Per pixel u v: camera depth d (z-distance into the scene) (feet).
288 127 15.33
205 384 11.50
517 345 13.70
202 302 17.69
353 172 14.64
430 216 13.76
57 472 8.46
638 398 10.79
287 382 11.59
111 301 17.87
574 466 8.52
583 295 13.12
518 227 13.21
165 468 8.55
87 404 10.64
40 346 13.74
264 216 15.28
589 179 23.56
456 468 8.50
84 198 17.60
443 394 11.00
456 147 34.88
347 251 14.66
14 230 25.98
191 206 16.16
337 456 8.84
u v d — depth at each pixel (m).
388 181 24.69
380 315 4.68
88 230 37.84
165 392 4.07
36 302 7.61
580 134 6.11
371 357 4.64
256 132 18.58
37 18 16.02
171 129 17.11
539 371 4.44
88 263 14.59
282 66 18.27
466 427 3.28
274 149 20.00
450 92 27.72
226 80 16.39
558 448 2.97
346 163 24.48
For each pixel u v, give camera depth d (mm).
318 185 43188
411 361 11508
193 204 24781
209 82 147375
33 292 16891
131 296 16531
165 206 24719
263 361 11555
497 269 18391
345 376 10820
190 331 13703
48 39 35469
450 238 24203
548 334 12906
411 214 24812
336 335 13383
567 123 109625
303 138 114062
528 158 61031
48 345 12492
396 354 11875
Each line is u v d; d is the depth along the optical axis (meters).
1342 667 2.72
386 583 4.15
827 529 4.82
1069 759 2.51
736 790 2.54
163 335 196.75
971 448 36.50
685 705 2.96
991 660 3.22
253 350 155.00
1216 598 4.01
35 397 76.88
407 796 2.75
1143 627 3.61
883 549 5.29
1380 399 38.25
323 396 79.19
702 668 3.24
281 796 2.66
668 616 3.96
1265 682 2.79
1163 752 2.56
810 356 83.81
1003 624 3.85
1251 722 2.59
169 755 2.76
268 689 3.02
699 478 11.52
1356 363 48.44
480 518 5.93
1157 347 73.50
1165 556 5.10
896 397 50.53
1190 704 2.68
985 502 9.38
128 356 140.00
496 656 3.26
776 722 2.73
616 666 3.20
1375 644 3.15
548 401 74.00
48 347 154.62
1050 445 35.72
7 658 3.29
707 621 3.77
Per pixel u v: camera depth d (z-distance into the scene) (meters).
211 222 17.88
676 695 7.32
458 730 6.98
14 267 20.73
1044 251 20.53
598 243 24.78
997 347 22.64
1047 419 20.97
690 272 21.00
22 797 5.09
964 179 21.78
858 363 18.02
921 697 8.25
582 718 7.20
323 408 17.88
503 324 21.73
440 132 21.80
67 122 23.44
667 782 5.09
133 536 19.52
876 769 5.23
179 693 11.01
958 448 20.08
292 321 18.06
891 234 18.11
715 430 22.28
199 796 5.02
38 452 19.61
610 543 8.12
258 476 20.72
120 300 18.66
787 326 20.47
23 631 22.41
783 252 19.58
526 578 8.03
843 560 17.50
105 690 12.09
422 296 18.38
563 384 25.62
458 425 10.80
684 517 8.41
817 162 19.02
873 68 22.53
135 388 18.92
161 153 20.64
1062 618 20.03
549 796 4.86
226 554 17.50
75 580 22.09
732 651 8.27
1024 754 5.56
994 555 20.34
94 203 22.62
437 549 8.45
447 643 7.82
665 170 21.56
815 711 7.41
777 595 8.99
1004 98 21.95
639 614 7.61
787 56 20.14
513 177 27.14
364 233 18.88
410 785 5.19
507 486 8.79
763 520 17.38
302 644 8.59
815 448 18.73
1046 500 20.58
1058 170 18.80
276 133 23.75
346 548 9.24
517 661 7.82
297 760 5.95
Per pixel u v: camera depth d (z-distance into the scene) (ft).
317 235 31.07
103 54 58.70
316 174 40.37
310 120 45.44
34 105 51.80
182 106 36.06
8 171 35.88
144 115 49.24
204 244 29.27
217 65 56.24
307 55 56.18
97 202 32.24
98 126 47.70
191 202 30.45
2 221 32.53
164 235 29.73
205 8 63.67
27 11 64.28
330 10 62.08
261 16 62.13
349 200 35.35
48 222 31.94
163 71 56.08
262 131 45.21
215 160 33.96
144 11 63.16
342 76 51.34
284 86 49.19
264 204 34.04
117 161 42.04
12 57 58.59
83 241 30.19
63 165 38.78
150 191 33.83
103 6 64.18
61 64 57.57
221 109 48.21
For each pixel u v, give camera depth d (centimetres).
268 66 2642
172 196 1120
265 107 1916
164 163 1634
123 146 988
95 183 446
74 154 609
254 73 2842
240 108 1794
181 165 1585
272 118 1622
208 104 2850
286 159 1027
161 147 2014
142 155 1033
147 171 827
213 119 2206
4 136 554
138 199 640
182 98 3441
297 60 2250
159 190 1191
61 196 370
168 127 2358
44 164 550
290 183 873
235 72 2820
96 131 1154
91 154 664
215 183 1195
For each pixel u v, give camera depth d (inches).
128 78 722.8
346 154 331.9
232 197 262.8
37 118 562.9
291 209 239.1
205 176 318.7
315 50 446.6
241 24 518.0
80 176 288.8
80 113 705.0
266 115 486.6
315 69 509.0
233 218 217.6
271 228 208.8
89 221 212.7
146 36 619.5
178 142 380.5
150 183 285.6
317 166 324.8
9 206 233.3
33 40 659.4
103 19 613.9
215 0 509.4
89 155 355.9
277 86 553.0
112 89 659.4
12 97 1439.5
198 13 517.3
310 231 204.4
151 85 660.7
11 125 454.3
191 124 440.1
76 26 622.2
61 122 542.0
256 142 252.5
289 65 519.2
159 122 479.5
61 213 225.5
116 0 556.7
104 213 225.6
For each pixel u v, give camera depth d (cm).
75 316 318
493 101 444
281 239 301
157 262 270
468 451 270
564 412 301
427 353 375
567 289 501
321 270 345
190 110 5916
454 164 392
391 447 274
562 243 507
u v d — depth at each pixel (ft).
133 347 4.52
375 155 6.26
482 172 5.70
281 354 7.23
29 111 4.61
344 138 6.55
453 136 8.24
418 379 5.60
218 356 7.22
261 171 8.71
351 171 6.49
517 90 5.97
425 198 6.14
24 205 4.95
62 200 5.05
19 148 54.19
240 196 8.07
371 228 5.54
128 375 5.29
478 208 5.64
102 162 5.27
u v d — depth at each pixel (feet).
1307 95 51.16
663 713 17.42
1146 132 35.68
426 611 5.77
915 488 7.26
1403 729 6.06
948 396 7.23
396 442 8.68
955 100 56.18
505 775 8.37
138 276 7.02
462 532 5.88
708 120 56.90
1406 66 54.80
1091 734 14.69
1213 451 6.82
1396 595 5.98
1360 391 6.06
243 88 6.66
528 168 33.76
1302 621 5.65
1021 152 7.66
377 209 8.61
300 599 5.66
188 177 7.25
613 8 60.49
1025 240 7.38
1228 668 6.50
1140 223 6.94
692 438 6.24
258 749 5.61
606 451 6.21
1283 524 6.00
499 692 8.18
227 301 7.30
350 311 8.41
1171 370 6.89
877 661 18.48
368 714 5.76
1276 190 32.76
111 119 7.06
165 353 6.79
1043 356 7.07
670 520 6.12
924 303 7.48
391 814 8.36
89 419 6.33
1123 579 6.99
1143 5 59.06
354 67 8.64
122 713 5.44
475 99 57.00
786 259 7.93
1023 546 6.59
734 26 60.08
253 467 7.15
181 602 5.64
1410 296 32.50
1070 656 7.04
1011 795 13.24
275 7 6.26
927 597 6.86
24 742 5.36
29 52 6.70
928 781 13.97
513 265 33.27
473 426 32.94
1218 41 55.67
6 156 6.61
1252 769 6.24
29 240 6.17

§ TASK ITEM
Would you please transcribe each line of the material exactly?

§ SOLUTION TO THE EXERCISE
Per pixel u v: camera depth d (z-distance into the scene) (feet).
288 127 15.33
205 384 11.50
517 345 13.70
202 302 17.69
353 172 14.64
430 216 13.76
57 472 8.46
638 398 10.79
287 382 11.59
111 301 17.87
574 466 8.52
583 295 13.12
518 227 13.21
165 468 8.55
87 404 10.64
40 346 13.74
264 216 15.28
589 179 23.56
456 468 8.50
84 198 17.60
443 394 11.00
456 147 34.88
347 251 14.66
14 230 25.98
191 206 16.16
337 456 8.84
u v d — depth at each pixel (m).
388 181 24.69
380 315 4.68
88 230 37.84
165 392 4.07
36 302 7.61
580 134 6.11
371 357 4.64
256 132 18.58
37 18 16.02
171 129 17.11
539 371 4.44
88 263 14.59
282 66 18.27
466 427 3.28
274 149 20.00
450 92 27.72
226 80 16.39
558 448 2.97
346 163 24.48
For each pixel u v, give camera depth d (mm).
318 185 43188
411 361 11508
193 204 24781
209 82 147375
33 292 16891
131 296 16531
165 206 24719
263 361 11555
497 269 18391
345 376 10820
190 331 13703
48 39 35469
450 238 24203
548 334 12906
411 214 24812
336 335 13383
567 123 109625
303 138 114062
528 158 61031
48 345 12492
396 354 11875
Each line is u v d; d is the depth along the optical axis (meters).
1342 667 2.72
386 583 4.15
827 529 4.82
1069 759 2.51
736 790 2.54
163 335 196.75
971 448 36.50
685 705 2.96
991 660 3.22
253 350 155.00
1216 598 4.01
35 397 76.88
407 796 2.75
1143 627 3.61
883 549 5.29
1380 399 38.25
323 396 79.19
702 668 3.24
281 796 2.66
668 616 3.96
1265 682 2.79
1163 752 2.56
810 356 83.81
1003 624 3.85
1251 722 2.59
169 755 2.76
268 689 3.02
699 478 11.52
1356 363 48.44
480 518 5.93
1157 347 73.50
1165 556 5.10
896 397 50.53
1190 704 2.68
985 502 9.38
128 356 140.00
496 656 3.26
776 722 2.73
616 666 3.20
1375 644 3.15
548 401 74.00
48 347 154.62
1050 445 35.72
7 658 3.29
707 621 3.77
Per pixel u v: camera depth d (z-distance into the scene) (meters).
211 222 17.88
676 695 7.32
458 730 6.98
14 267 20.73
1044 251 20.53
598 243 24.78
997 347 22.64
1047 419 20.97
690 272 21.00
22 797 5.09
964 179 21.78
858 363 18.02
921 697 8.25
582 718 7.20
323 408 17.88
503 324 21.73
440 132 21.80
67 122 23.44
667 782 5.09
133 536 19.52
876 769 5.23
179 693 11.01
958 448 20.08
292 321 18.06
891 234 18.11
715 430 22.28
199 796 5.02
38 452 19.61
610 543 8.12
258 476 20.72
120 300 18.66
787 326 20.47
23 631 22.41
783 252 19.58
526 578 8.03
843 560 17.50
105 690 12.09
422 296 18.38
563 384 25.62
458 425 10.80
684 517 8.41
817 162 19.02
873 68 22.53
135 388 18.92
161 153 20.64
1062 618 20.03
549 796 4.86
226 554 17.50
75 580 22.09
732 651 8.27
1024 754 5.56
994 555 20.34
94 203 22.62
437 549 8.45
447 643 7.82
665 170 21.56
815 711 7.41
777 595 8.99
1004 98 21.95
639 614 7.61
787 56 20.14
513 177 27.14
364 233 18.88
410 785 5.19
507 486 8.79
763 520 17.38
302 644 8.59
815 448 18.73
1046 500 20.58
1058 170 18.80
276 133 23.75
346 548 9.24
517 661 7.82
297 760 5.95
Per pixel u v: camera depth d (z-distance into the scene) (ft).
317 235 31.07
103 54 58.70
316 174 40.37
310 120 45.44
34 105 51.80
182 106 36.06
8 171 35.88
144 115 49.24
204 244 29.27
217 65 56.24
307 55 56.18
97 202 32.24
98 126 47.70
191 202 30.45
2 221 32.53
164 235 29.73
205 8 63.67
27 11 64.28
330 10 62.08
261 16 62.13
349 200 35.35
48 222 31.94
163 71 56.08
262 131 45.21
215 160 33.96
144 11 63.16
342 76 51.34
284 86 49.19
264 204 34.04
117 161 42.04
12 57 58.59
83 241 30.19
63 165 38.78
150 191 33.83
103 6 64.18
61 64 57.57
221 109 48.21
For each pixel u v, give camera depth d (centimetres).
268 66 2642
172 196 1120
265 107 1916
164 163 1634
123 146 988
95 183 446
74 154 609
254 73 2842
240 108 1794
181 165 1585
272 118 1622
208 104 2850
286 159 1027
161 147 2014
142 155 1033
147 171 827
213 119 2206
4 136 554
138 199 640
182 98 3441
297 60 2250
159 190 1191
61 196 370
168 127 2358
44 164 550
290 183 873
235 72 2820
96 131 1154
91 154 664
215 183 1195
For each pixel u v, give camera depth d (inches).
128 78 722.8
346 154 331.9
232 197 262.8
37 118 562.9
291 209 239.1
205 176 318.7
315 50 446.6
241 24 518.0
80 176 288.8
80 113 705.0
266 115 486.6
315 69 509.0
233 218 217.6
271 228 208.8
89 221 212.7
146 36 619.5
178 142 380.5
150 183 285.6
317 166 324.8
9 206 233.3
33 40 659.4
103 19 613.9
215 0 509.4
89 155 355.9
277 86 553.0
112 89 659.4
12 97 1439.5
198 13 517.3
310 231 204.4
151 85 660.7
11 125 454.3
191 124 440.1
76 26 622.2
61 122 542.0
256 142 252.5
289 65 519.2
159 122 479.5
61 213 225.5
116 0 556.7
104 213 225.6
For each pixel u v, give camera depth d (cm).
75 316 318
493 101 444
281 239 301
157 262 270
468 451 270
564 412 301
427 353 375
567 289 501
321 270 345
190 110 5916
454 164 392
391 447 274
562 243 507
u v d — depth at each pixel (ft).
133 347 4.52
375 155 6.26
482 172 5.70
281 354 7.23
29 111 4.61
344 138 6.55
453 136 8.24
418 379 5.60
218 356 7.22
261 171 8.71
351 171 6.49
517 90 5.97
425 198 6.14
24 205 4.95
62 200 5.05
19 148 54.19
240 196 8.07
371 228 5.54
128 375 5.29
478 208 5.64
102 162 5.27
u v d — depth at each pixel (feet).
1307 95 51.16
663 713 17.42
1146 132 35.68
426 611 5.77
915 488 7.26
1403 729 6.06
948 396 7.23
396 442 8.68
955 100 56.18
505 775 8.37
138 276 7.02
462 532 5.88
708 120 56.90
1406 66 54.80
1091 734 14.69
1213 451 6.82
1396 595 5.98
1360 391 6.06
243 88 6.66
528 168 33.76
1302 621 5.65
1021 152 7.66
377 209 8.61
300 599 5.66
188 177 7.25
613 8 60.49
1025 240 7.38
1228 668 6.50
1140 223 6.94
692 438 6.24
258 749 5.61
606 451 6.21
1283 524 6.00
499 692 8.18
227 301 7.30
350 311 8.41
1171 370 6.89
877 661 18.48
368 714 5.76
1276 190 32.76
111 119 7.06
165 353 6.79
1043 356 7.07
670 520 6.12
924 303 7.48
391 814 8.36
89 419 6.33
1123 579 6.99
1143 5 59.06
354 67 8.64
122 713 5.44
475 99 57.00
786 259 7.93
1023 546 6.59
734 26 60.08
253 467 7.15
181 602 5.64
1410 296 32.50
1070 656 7.04
1011 795 13.24
275 7 6.26
927 597 6.86
24 742 5.36
29 52 6.70
928 781 13.97
513 265 33.27
473 426 32.94
1218 41 55.67
6 156 6.61
1252 769 6.24
29 240 6.17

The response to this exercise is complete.